ApxUSD stablecoin drops to 90 cents as Bitcoin collateral falters
In brief
- ApxUSD fell to $0.90–$0.93 on June 4 after STRC preferred shares declined alongside Bitcoin
- Bitcoin's drop below $63,000 pulled down Bitcoin-adjacent equities collateralizing the stablecoin
- Apyx Finance maintains over-collateralization exceeding 100% with no widespread liquidations
Collateral Correlation Exposed
ApxUSD is collateralized by preferred shares of Digital Asset Treasury companies, specifically STRC shares. These preferred shares are correlated with Bitcoin's price. When Bitcoin moves, the collateral moves with it—and a stablecoin backed by Bitcoin-correlated assets inherits that correlation at the worst possible moments.
As of March 2026, Apyx Finance held approximately 288,888 STRC shares valued at around $29 million. The stablecoin itself has a circulating supply between $415 million and $476 million. That gap between collateral value and circulating supply matters. The protocol maintains an over-collateralization ratio exceeding 100%, meaning there's theoretically more value backing each token than its nominal $1.00 peg. But collateral quality is everything.
Why This Happened
The culprit was a decline in STRC preferred shares, the very asset propping up the token's value. The depeg happened as Bitcoin slid below $63,000, pulling down the valuations of Bitcoin-adjacent equities including Digital Asset Treasury companies whose preferred shares back apxUSD.

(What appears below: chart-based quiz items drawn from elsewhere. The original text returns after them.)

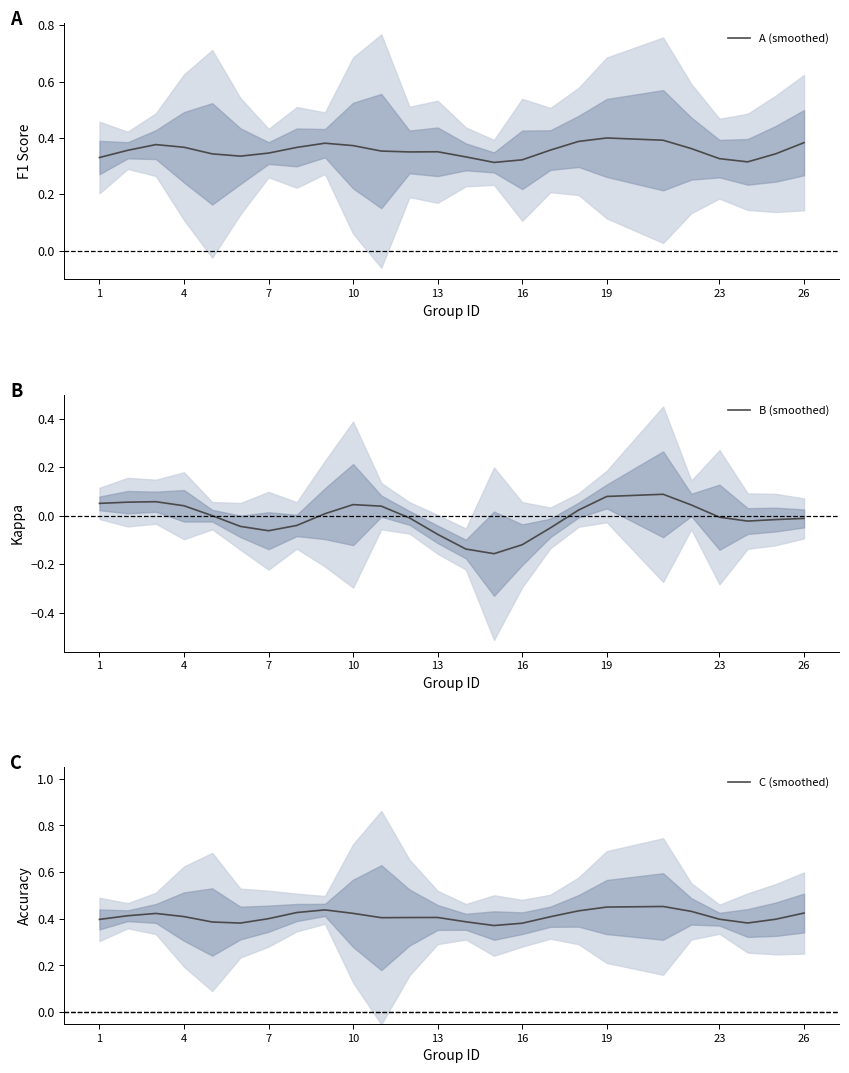

At how many categories does at least one series exceed 0?

25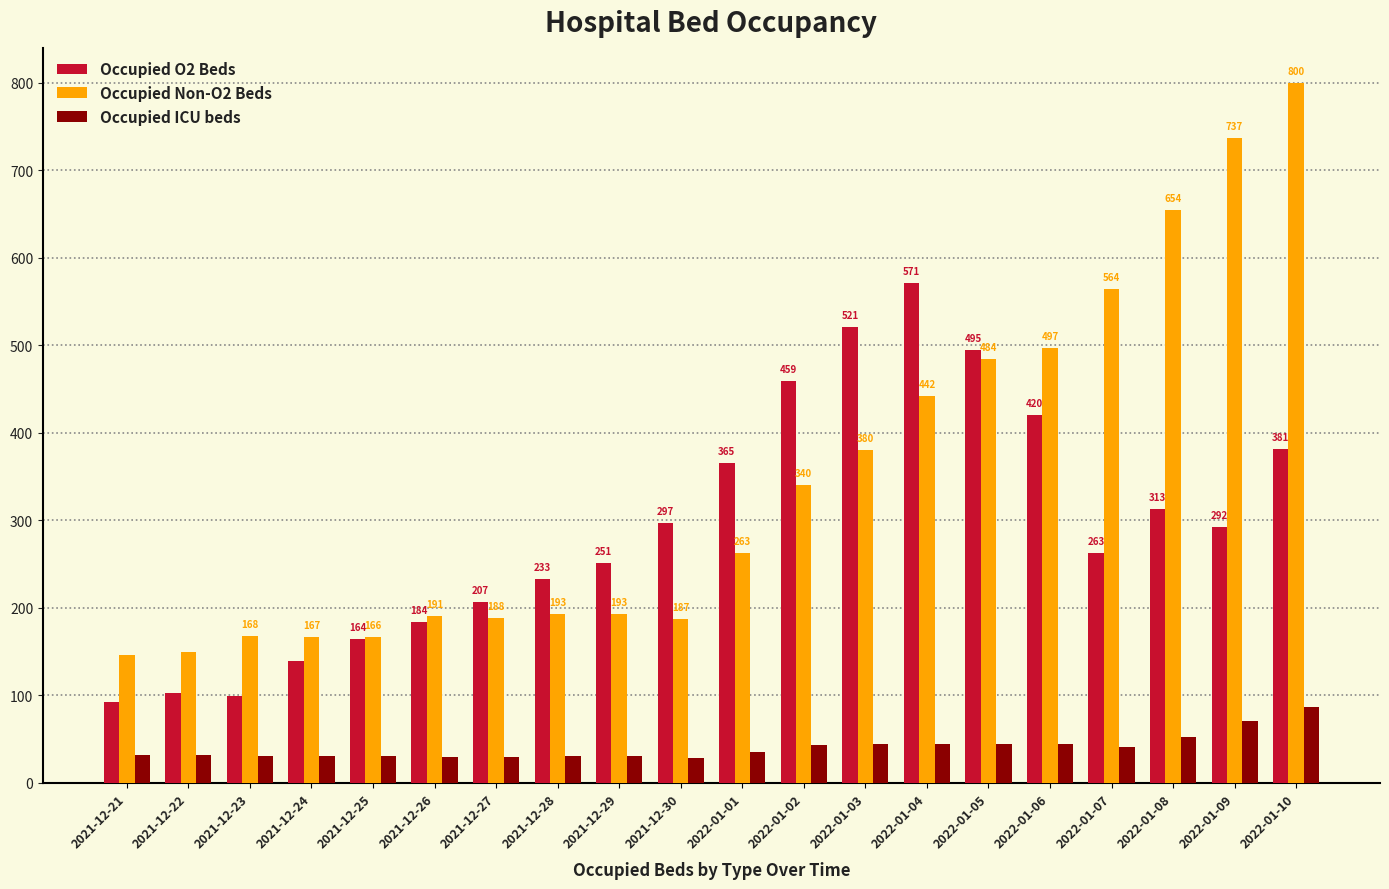

What is the difference between the maximum and minimum values in the Occupied O2 Beds series?

479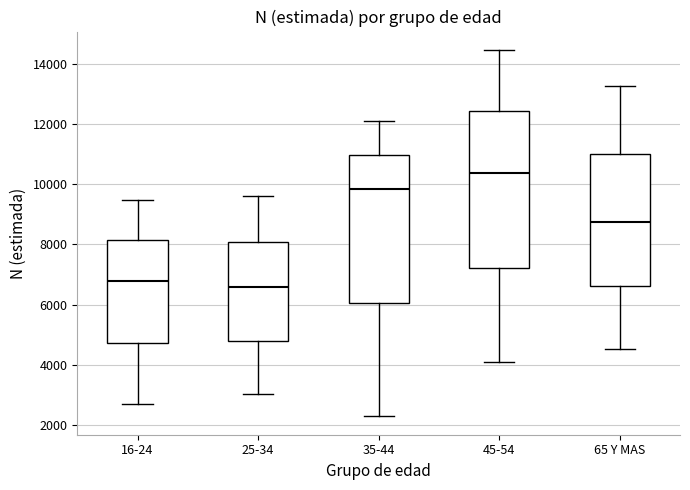

Reading left to right, transcribe this box plot: for each box, give where its median line is, the range the box spans, and where its two whiskers end, as read against the y-axis. The values are not printed on the chart, so give them approximately, as read against the axis.

16-24: median 6800, box 4800 to 8200, whiskers 2600 to 9400
25-34: median 6600, box 4800 to 8000, whiskers 3000 to 9600
35-44: median 9800, box 6000 to 11000, whiskers 2200 to 12200
45-54: median 10400, box 7200 to 12400, whiskers 4000 to 14400
65 Y MAS: median 8800, box 6600 to 11000, whiskers 4600 to 13200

This isn't the first time. STRC preferred shares have dipped below par value on four previous occasions since August 2025, and each time recovered. The pattern suggests volatility is baked into the design—a feature Apyx Finance accepts as a trade-off for offering dividend-backed stability.
The Mechanics Hold
Apyx Finance itself characterized the June 4 depeg as an expected occurrence rather than a failure of the model. The protocol's safeguards remained intact. No widespread liquidations occurred in linked lending markets, which suggests the broader ecosystem absorbed the shock without contagion.
Redemptions of apxUSD are processed in USDC, not in the underlying STRC shares themselves. That design choice insulates the collateral from mass redemption runs. Minting new apxUSD is restricted to authorized participants, which prevents uncontrolled supply expansion during volatility. Apyx also offers a companion token called apyUSD, designed to accrue yield from the dividends generated by the collateral. That yield generation is the stablecoin's core value proposition—and it depends entirely on dividend disbursements from the underlying DAT companies.
The June 4 slip illustrates a hard truth: stablecoins backed by volatile collateral inherit that volatility. ApxUSD's design is transparent about the trade-off—dividend yield in exchange for correlation risk. Whether that's acceptable depends on your appetite for depeg events and your confidence in the underlying Bitcoin treasury companies.
Frequently asked questions
Why did apxUSD lose its peg?
ApxUSD is collateralized by STRC preferred shares, which are correlated with Bitcoin's price. When Bitcoin fell below $63,000, STRC valuations declined, pulling the stablecoin's peg down to $0.90–$0.93. Apyx Finance designed the protocol to accept this volatility as a trade-off for dividend yield.
Is apxUSD over-collateralized?
Yes. Apyx Finance maintains an over-collateralization ratio exceeding 100%, meaning there's theoretically more value backing each token than its $1.00 peg. However, collateral quality is tied to Bitcoin-adjacent equities, so depeg risk persists.
Has this happened before?
STRC preferred shares have dipped below par value four times since August 2025, and each time recovered. Apyx Finance characterized the June 4 depeg as an expected occurrence within the model, not a failure.
Did the depeg cause liquidations?
No widespread liquidations occurred in linked lending markets following the depeg. Redemptions are processed in USDC rather than underlying STRC shares, which insulates the collateral from mass redemption runs.